What it is
WCP is calcium phosphate extracted from animal bone. Calcium phosphate won't dissolve in plain water, but the acid in brown rice vinegar releases it into a water-soluble form. It delivers calcium and phosphorus together — a double mineral input that firms fruit and drives the flowering changeover.
On the Nutritive Cycle: WCP is a cross-over input, used before and after the changeover. It pairs calcium's firming, anti-overgrowth action with phosphorus's push into flowering.
When to use it
- Before and after the changeover period — the core window for WCP.

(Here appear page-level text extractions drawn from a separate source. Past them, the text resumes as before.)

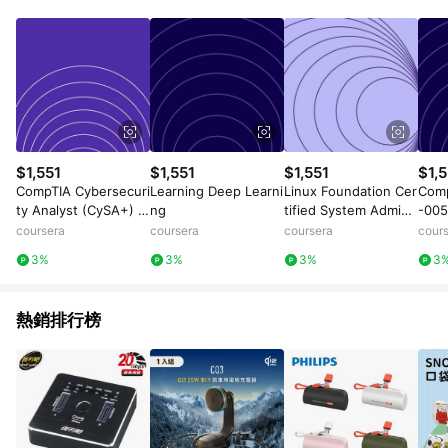
數量拆分計算 。7. 同6說明，訂單完成後的顯示金額可能包含部
分運費或稅金，可返點金額將以系統回傳金額為準 8.若於商家
App下單，不符合LINE購物導購資格。
$1,551
$1,551
$1,551
$1,5
CompTIA Cybersecuri
Learning Deep Learni
Linux Foundation Cer
Comp
ty Analyst (CySA+) C
ng
tified System Admini
-005
S0-003: Unit 4
strator (LFCS): Unit 3
coursera
coursera
coursera
cour
3%
3%
3%
3
熱銷排行榜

- Dilute 1:500 to 1:1000 and spray on leaves; a stronger rate can be used when needed.
- Use when the crop overgrows, initial growth is poor, or flower buds differentiate weakly.
- Livestock: give as drinking water at 1:500 for pregnant or ovulating animals.
Materials
- Animal bones (cow, pig, chicken or fish) — 200 g
- Brown rice vinegar (BRV) — 1 L
- Clay or glass jar, porous paper, rubber band
How to make it
- Clean the bones. Boil to remove flesh and dry in the sun — never use raw bones with meat or fat attached.
- Char at low heat. Burn the bones to charcoal at low temperature to remove organic and fatty substances.
- Break, don't powder. Use the charcoal whole or lightly pounded.
- Soak in BRV. Put the bones in the jar with 1 L of BRV. The calcium phosphate dissolves out and small bubbles rise.
- Wait ~7 days. When there's no more movement, the extraction is complete.
Signs it worked / troubleshooting
- ✅ Good: steady small bubbles that slow and stop after about 7 days.
- ⚠️ Fatty film or off smell = bones weren't fully charred → burn longer at low heat next time.
- 🚫 No reaction at all = raw or under-charred bones → restart with properly charcoaled bone.
How to store
Cool, shaded place with no direct sunlight, ideally 23–25 °C. Cover with porous paper and a rubber band.